The good thing with the second option (regarding Vaadin add-ons) is that the option exist. That luxury isn’t available for all OSS components. Vaadin (the company) has a lot of engineering power that does exactly that for our customers and they can also fix/extend/contribute-to/fork existing add-ons. Vaadin has also been around for over two decades so there are also lot of Vaadin knowledge outside the Vaadin company, which is great insurance for the users. We (as company) are outsourcing some to one of our partners and I know several other companies who could at any day fork and continue with pretty much any abandoned Vaadin add-on. Also, we have an unofficial community team that has started to maintain several Vaadin add-ons, whose maintainer has for some reason abandoned the project.

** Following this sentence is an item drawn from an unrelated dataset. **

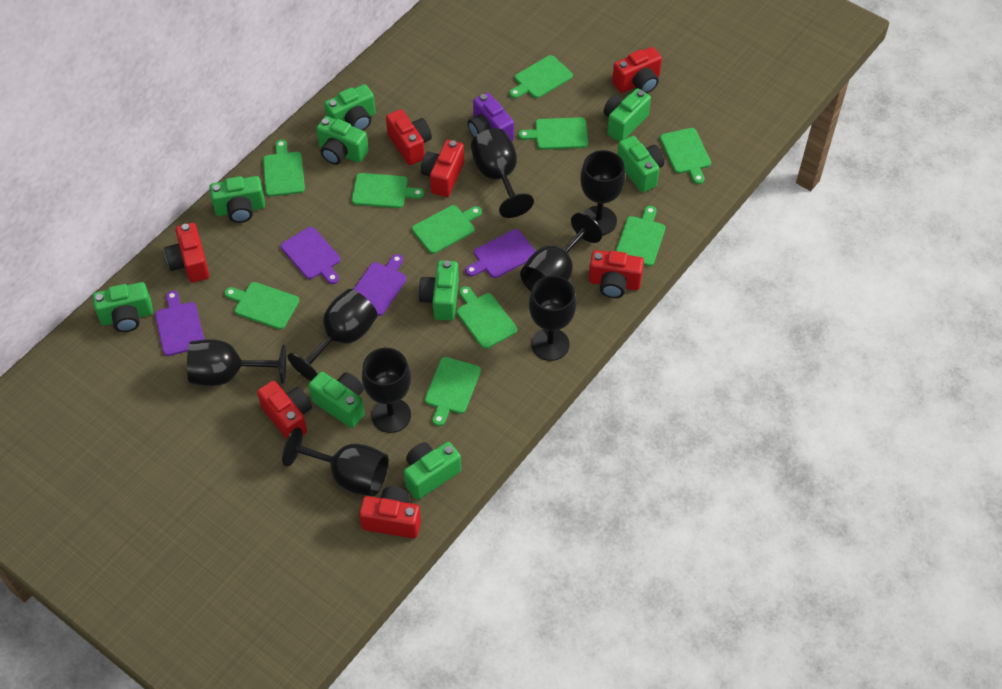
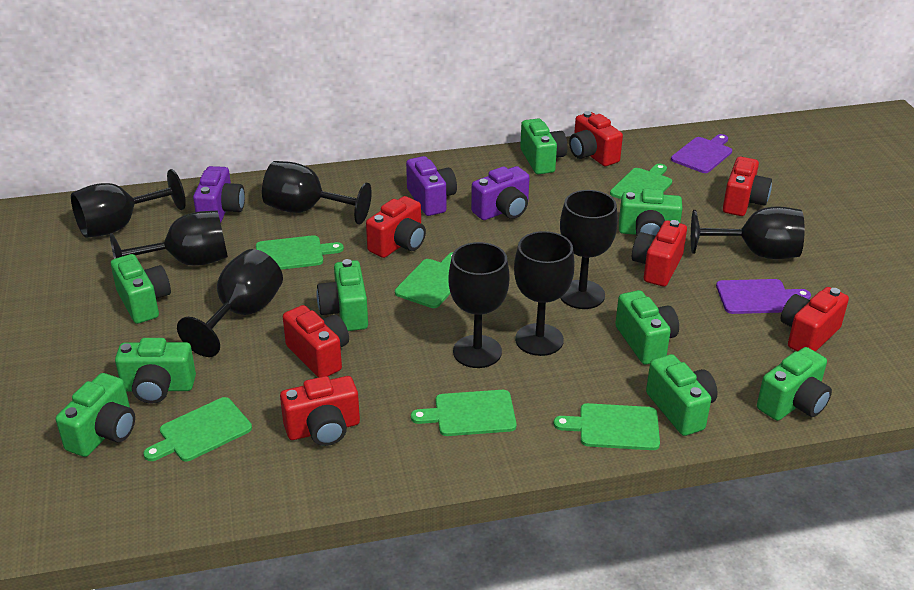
green cutting board: [224,282,299,329] [263,140,305,197] [352,173,424,208] [412,205,482,254] [425,357,481,426] [457,286,517,349] [509,55,573,98] [518,117,588,150] [616,206,665,266] [660,128,711,184] = 10 -> [143,397,252,462] [256,235,344,270] [395,252,453,308] [411,390,517,436] [553,403,660,450] [610,164,672,199] = 6
purple camera: [468,93,514,141] = 1 -> [193,166,245,223] [406,156,457,216] [471,166,530,220] = 3
purple cutting board: [155,291,204,356] [281,227,340,284] [353,254,407,316] [465,229,536,278] = 4 -> [671,134,732,173] [716,279,811,314] = 2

Sometimes, there might be other risks/inconveniences to have a direct dependency in your project to some add-on (workarounding company policies, can’t wait the maintainer to cut new version etc). If you are not willing to build your own custom versions of the add-on in this kind of case (which I think should be your primary option), copy-paste-style “dependency management” is just fine as well. So if you for example think the MenuItem annotation in the Viritin would suit for you, don’t be ashamed to copy it (and in this case couple of other classes from the same package) directly to your own project.

But of course the optimal situation is that you use the add-on as such if it works for your, add your own enhancements/fixes to it, contribute them the to the add-on (for which the contrubtion barrier is way lower than in a large project like Vaadin) and later when it is stable enough we can push it (or the core team can bake a solution derived from it) to Vaadin core.

1 Like

BTW. If you find some add-on that is not e.g. getting support for latest Vaadin versions, and you don’t have the time/money to update it by yourself, asking help on this forum or in the Directory may help. Somebody might get inspired to upgrade/fork it for free.

I did that with your ResizeObserver. I’m good in copy & paste :slight_smile:

:+1: Excellent! @Sami is my mentor in a software methodology called “copy-paste-coding” :sunglasses:

@Leif Sounds like there would be some refactoring needs for icons. I have noticed this myself several times that our icon related APIs feel bit cumbersome. Do we have an issue I could follow?

I just want to point out, that there are two types of hierarchy in Side Nav:

  • Collapsible Side Navs with a label: this is what I see used in Matti’s add-on demo. Semantically, this creates multiple navigation landmarks in the document, which may or may not be what you want.
  • Hierarchical Side Nav items: nav items can contain other nav items, and the parent item can itself have a path or not. The latter makes it more like a group, as it’s not itself a navigable item/view. All nav items are part of the same navigation list semantically.

Somehow I get the feeling that Matti’s add-on demo would want to use the latter option (hierarchical side nav items). The current version looks a bit odd, when the collapsible side nav labels are visually crammed together with the previous nav item. Usually, you’d want to leave some breathing room between different navs in sidebar (see StarPass as an example).

Screenshot 2024-11-08 at 11.20.11

1 Like

No existing issue comes to mind so I guess the one you will create is the one to follow :wink:

@Jouni1 there is support for both with the MenuItem annotation, although the online demo only has the ones without targets in use.

I probably abused the components a bit as I wanted to support multiple levels in the hierarchy. Thus using identation instead of vertical spacing for groups. I’m happy to get your perfect styling for it (to my eye at least the indentation is bit too large ATM).